-- SUPPLIED MATERIAL start --

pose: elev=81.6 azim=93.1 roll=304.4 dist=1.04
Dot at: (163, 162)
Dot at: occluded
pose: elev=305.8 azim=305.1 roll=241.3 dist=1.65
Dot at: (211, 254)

-- SUPPLIED MATERIAL end --

= WHAT YOU HAVE TO DO =
Edit the data above by replacing every "pose" with "camera" and leaving everything else unchanged.

= ANSWER IN FULL =
camera: elev=81.6 azim=93.1 roll=304.4 dist=1.04
Dot at: (163, 162)
Dot at: occluded
camera: elev=305.8 azim=305.1 roll=241.3 dist=1.65
Dot at: (211, 254)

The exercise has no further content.